The metamorphosis of downtown Barrie has begun.
A classic early 20th-century downtown city block, marked largely by two-storey commercial buildings, is making way for a 21st-century highrise, mixed-use development where hundreds of people are expected to call home in just a few years.
Demolition of the Dunlop Street West block, featuring the former Uptown Theatre, has started with crews working their way eastward from Mary Street.
“We are proceeding,” Debut Condos developer Gary Silverberg told BarrieToday. “The shovels are in the ground now.
"This is it, the beginning.”
The row of commercial buildings is coming down to make room for two 32-storey condo towers with 30-feet high, street-level retail and a link to a future market area, which is currently occupied by the city’s transit terminal.
The western portion of the block is being demolished with plans for the first tower to be developed in phase one of the project, to be followed by construction of the second tower. Silverberg says the development is expected to take three years, with occupancy to take place in about 40 months.
The result, Silverberg says, will be an exciting and vibrant “very, very urban setting.”
“I see one of the greatest downtown cores in Ontario. I see a fantastic city with excitement that’s revitalized in a way that speaks to people’s tastes and needs of today,” he said. “They’re revitalizing downtowns all over North America. This is just a great city that happened to be one of the ones in Canada that’s being revitalized first because of its phenomenal potential.”

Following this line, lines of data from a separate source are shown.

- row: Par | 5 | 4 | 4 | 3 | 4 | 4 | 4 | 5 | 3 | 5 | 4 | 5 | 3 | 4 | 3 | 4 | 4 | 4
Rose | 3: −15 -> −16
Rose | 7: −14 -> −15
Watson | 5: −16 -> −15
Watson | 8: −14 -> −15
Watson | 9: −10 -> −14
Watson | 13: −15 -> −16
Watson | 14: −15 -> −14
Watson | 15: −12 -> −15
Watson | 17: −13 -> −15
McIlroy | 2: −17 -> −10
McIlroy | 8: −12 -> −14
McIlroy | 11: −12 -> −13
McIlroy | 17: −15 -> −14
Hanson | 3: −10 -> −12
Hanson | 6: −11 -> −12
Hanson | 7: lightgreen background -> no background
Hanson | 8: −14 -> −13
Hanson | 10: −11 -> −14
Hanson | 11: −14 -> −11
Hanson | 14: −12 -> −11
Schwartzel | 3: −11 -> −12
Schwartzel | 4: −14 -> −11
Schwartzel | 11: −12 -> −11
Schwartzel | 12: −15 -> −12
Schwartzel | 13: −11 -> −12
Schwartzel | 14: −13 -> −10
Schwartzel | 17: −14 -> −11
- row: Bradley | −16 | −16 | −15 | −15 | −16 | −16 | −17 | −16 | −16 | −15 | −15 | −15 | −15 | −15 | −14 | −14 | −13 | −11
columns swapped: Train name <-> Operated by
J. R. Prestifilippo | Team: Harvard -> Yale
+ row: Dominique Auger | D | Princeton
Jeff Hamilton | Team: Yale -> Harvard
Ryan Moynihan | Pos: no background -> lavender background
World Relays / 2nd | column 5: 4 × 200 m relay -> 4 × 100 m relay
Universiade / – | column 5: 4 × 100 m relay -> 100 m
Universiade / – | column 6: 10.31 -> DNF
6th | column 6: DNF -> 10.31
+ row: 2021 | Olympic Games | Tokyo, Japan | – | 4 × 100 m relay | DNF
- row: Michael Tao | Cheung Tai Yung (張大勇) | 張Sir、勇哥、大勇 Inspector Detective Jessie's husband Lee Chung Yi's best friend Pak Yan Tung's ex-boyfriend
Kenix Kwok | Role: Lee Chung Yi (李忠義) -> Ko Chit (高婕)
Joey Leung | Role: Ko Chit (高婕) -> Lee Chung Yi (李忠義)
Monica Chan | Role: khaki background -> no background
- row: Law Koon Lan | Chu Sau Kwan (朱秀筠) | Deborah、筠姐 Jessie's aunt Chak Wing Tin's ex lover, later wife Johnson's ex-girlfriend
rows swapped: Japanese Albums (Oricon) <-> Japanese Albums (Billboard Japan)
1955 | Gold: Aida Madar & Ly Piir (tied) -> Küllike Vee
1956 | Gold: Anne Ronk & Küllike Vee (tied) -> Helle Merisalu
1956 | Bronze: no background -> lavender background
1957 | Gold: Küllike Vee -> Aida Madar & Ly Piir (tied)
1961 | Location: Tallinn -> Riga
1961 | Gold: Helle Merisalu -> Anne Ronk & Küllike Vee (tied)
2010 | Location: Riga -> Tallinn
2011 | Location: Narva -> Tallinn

It is one of several projects proposed for the core.
Work has been ongoing at the 10-storey Lakhouse condominium complex with 178 units on Dunlop Street East.
The SmartCentres development on 3.5 hectares — with plans for four buildings and about 1,700 residential units, commercial space, a hotel space and public corridors — has also started on Bradford Street.
At Dunlop and Bradford streets, there are also plans for a mixed-use development with three residential towers of up to 20 storeys including 600 residential units where students once attended Barrie Central Collegiate..
Michelle Banfield, Barrie’s director of development services, says there's a transformation taking place downtown.
“A lot of it does revolve around having more people living in the downtown, which I think all of us want to see” to achieve critical mass in the core, she said. “The buildings that are being proposed aren’t the buildings that were proposed 20 years ago.”
In addition to the large developments, she points to smaller projects taking place in the core, such as the 70 affordable housing units at Bayfield and Sophia streets.
The resulting density from the combined projects aligns with the provincial growth plan aimed to increase the population living in city urban growth centres, Banfield says.
The goal is to move away from reliance on personal vehicles with increased use of public transit — core values of the 15-minute city residential urban concept in which most necessary facilities are within walking or cycling distance.
What remains missing, however, is a grocery store.
That may well follow as more people move downtown, Banfield said.